## Directions for this task
Repeat exactly, and only, the lines from the line containing "<!-- scale -->" through the last line of the records below, including both.

________________________________________

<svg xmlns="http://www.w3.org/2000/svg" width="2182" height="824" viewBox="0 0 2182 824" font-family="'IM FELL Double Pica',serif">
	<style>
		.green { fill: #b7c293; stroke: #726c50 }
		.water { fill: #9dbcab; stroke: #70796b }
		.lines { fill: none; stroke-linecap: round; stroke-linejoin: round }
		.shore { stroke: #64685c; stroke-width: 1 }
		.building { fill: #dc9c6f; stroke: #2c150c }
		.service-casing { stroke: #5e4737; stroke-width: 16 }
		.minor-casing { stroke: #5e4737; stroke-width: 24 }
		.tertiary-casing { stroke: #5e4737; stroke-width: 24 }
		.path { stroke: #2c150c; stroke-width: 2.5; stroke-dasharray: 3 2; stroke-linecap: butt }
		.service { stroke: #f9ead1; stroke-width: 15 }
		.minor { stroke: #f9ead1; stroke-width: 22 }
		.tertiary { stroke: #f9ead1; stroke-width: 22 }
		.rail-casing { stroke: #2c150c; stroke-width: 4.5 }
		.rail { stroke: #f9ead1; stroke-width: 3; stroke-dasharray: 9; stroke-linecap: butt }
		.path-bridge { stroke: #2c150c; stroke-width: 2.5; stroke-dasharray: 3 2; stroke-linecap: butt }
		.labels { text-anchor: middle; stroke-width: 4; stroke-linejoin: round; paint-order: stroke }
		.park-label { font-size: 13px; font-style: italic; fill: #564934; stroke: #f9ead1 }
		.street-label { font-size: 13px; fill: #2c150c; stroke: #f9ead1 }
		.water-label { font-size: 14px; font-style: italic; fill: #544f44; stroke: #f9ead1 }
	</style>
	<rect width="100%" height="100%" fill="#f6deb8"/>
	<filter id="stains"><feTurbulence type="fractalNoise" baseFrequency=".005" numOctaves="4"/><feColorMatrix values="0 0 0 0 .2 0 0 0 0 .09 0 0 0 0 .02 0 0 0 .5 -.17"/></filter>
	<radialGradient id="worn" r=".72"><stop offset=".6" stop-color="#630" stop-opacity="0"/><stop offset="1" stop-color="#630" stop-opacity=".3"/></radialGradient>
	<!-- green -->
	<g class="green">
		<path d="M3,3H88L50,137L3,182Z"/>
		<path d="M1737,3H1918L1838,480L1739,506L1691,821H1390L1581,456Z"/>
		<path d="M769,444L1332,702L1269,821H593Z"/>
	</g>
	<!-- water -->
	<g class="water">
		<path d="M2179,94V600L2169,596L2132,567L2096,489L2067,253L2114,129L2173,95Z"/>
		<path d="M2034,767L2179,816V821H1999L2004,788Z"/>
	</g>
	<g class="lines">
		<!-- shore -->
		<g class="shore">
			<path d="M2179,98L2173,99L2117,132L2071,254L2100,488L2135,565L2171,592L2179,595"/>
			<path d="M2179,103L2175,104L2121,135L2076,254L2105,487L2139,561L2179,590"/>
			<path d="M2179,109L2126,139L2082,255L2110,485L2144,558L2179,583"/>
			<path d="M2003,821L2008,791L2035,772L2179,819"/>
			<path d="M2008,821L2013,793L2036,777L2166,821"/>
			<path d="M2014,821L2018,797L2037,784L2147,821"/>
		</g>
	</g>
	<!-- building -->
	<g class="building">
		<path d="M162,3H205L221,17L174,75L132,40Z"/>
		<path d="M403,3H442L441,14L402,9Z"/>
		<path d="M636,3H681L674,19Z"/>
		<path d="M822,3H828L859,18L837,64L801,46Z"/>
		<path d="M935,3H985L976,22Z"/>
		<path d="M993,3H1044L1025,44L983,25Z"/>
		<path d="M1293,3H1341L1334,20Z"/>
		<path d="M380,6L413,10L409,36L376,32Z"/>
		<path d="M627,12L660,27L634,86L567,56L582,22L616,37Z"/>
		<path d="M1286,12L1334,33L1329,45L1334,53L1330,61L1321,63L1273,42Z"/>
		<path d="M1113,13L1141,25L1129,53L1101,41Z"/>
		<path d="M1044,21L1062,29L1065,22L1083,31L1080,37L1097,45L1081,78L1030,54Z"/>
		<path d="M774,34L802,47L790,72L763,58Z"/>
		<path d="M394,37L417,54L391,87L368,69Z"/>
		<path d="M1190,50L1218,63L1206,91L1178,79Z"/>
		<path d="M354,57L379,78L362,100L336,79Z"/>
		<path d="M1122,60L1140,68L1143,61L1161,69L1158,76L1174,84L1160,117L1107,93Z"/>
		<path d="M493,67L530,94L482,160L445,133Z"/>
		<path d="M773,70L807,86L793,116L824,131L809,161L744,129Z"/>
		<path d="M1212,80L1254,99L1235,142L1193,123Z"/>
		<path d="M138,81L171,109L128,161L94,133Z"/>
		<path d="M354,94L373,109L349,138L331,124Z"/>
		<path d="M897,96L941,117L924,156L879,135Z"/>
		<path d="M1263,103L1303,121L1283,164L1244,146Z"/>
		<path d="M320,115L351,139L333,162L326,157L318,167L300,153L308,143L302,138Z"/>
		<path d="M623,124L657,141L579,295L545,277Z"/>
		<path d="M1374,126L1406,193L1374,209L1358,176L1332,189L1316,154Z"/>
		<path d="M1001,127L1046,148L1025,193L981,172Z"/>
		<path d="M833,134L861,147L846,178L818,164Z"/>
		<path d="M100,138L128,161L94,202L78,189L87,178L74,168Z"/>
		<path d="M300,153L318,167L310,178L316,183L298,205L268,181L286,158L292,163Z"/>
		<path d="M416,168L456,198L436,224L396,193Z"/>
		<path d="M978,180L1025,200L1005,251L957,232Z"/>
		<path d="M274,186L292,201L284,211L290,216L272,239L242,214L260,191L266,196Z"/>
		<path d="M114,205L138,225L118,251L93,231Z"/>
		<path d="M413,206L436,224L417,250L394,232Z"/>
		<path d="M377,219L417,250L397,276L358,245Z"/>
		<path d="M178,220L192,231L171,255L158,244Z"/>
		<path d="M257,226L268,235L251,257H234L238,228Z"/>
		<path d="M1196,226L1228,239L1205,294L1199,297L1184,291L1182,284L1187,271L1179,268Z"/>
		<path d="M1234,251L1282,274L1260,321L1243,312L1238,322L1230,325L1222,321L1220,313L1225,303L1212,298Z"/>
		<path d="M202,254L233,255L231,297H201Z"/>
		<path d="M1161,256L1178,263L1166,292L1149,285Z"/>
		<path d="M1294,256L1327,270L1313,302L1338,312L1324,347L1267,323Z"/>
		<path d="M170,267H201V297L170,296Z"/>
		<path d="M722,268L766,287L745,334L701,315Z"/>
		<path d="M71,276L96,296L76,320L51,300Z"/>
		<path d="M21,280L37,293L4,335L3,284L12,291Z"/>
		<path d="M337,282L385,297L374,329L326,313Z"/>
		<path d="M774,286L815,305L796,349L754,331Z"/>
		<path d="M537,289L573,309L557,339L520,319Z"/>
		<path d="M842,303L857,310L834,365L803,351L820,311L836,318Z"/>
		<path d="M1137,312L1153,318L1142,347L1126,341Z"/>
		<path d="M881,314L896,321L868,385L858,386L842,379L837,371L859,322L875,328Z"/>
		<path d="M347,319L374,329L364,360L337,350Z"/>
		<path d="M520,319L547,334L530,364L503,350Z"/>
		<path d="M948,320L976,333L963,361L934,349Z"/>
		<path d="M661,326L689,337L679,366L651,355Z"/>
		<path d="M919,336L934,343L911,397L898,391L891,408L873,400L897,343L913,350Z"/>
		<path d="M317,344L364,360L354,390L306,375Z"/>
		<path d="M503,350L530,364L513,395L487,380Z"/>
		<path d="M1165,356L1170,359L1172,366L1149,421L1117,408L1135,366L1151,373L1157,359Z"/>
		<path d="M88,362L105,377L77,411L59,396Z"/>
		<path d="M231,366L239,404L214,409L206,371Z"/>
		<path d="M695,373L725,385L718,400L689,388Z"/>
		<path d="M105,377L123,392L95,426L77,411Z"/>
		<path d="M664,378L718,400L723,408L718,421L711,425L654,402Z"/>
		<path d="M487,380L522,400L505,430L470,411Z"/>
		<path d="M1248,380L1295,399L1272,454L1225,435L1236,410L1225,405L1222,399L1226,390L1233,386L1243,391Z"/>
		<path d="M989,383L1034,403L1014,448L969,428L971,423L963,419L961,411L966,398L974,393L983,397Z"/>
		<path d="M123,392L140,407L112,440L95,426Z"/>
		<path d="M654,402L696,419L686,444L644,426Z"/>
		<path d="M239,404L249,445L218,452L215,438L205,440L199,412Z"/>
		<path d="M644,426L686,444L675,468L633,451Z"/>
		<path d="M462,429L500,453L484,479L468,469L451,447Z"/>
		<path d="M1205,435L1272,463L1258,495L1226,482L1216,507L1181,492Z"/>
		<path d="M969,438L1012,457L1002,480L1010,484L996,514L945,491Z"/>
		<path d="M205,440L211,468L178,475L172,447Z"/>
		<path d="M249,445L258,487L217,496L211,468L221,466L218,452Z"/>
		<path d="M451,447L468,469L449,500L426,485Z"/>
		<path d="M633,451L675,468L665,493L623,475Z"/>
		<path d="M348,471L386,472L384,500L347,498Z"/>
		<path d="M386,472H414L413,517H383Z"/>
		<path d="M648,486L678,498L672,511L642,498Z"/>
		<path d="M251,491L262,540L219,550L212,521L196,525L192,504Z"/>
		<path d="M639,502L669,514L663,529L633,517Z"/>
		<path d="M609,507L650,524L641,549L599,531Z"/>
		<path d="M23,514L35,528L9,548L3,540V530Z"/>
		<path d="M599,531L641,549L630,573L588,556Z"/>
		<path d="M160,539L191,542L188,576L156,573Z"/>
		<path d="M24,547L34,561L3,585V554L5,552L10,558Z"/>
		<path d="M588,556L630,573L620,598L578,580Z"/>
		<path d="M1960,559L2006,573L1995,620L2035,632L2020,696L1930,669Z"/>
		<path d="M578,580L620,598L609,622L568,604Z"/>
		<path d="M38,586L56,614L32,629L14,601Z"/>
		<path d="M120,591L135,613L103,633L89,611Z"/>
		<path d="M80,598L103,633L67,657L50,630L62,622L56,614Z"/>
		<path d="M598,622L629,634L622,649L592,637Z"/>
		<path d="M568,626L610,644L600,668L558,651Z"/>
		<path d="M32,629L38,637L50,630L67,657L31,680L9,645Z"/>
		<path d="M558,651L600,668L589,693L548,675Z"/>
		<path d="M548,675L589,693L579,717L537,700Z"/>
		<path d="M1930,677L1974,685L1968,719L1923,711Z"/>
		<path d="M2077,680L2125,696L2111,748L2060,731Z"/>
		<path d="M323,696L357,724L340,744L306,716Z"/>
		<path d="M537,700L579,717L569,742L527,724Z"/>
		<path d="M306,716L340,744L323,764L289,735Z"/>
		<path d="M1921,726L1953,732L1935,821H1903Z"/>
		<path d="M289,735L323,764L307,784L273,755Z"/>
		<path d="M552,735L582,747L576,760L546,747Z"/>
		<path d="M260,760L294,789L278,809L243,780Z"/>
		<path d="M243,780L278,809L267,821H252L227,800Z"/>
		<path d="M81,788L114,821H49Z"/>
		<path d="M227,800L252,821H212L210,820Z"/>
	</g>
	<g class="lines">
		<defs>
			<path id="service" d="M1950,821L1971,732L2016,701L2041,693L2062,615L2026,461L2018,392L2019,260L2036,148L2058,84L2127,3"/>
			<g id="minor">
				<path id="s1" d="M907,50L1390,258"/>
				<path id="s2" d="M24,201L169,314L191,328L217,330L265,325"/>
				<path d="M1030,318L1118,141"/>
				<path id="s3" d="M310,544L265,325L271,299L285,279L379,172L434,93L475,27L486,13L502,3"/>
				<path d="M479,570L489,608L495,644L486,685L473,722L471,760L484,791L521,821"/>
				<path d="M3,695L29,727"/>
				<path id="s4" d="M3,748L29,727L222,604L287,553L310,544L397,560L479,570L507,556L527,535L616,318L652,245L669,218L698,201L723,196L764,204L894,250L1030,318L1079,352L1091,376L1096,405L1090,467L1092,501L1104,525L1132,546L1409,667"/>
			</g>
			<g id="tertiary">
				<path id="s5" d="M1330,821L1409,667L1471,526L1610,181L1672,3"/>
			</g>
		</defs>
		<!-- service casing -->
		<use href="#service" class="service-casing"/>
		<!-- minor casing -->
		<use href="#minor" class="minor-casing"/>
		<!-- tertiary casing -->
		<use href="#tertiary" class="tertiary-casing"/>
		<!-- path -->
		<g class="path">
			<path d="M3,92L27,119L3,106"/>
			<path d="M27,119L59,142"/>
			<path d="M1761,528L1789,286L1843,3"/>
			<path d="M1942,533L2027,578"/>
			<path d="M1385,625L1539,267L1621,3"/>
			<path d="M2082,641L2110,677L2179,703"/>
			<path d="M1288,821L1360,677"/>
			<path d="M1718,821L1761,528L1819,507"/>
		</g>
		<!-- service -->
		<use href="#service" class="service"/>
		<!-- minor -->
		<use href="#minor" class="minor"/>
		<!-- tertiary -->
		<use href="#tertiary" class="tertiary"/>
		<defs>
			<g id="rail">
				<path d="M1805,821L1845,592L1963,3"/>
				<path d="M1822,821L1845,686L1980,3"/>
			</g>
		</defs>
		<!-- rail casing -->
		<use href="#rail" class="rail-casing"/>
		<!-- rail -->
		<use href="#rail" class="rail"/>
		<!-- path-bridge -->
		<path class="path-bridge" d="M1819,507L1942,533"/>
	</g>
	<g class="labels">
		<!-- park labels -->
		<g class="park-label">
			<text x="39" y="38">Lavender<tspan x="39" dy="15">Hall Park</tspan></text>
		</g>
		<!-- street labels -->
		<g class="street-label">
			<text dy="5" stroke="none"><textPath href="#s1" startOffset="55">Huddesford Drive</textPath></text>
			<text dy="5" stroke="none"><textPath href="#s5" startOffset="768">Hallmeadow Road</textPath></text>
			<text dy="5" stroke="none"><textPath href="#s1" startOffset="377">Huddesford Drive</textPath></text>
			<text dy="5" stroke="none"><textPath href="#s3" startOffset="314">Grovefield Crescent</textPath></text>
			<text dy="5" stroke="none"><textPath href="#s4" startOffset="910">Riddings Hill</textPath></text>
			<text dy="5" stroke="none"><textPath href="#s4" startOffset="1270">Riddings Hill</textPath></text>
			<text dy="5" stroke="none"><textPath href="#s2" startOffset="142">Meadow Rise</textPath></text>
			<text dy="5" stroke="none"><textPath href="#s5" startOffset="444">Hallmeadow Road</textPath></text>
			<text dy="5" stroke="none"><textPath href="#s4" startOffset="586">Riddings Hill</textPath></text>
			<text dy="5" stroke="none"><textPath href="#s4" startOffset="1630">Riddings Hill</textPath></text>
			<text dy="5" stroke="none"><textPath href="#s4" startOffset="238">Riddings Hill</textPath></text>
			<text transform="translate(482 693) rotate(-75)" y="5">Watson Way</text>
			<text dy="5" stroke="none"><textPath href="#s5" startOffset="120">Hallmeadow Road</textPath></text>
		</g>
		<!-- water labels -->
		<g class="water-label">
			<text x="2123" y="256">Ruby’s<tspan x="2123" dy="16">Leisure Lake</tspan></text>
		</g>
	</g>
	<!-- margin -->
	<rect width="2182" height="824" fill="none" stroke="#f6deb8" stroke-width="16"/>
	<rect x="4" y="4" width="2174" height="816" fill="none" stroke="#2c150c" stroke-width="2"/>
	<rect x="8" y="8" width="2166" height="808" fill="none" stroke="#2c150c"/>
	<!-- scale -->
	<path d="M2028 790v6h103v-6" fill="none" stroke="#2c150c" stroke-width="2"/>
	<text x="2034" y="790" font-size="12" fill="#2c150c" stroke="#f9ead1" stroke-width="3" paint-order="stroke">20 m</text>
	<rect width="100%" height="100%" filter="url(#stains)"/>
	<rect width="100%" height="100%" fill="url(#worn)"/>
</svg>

________________________________________

## Your response
	<!-- scale -->
	<path d="M2028 790v6h103v-6" fill="none" stroke="#2c150c" stroke-width="2"/>
	<text x="2034" y="790" font-size="12" fill="#2c150c" stroke="#f9ead1" stroke-width="3" paint-order="stroke">20 m</text>
	<rect width="100%" height="100%" filter="url(#stains)"/>
	<rect width="100%" height="100%" fill="url(#worn)"/>
</svg>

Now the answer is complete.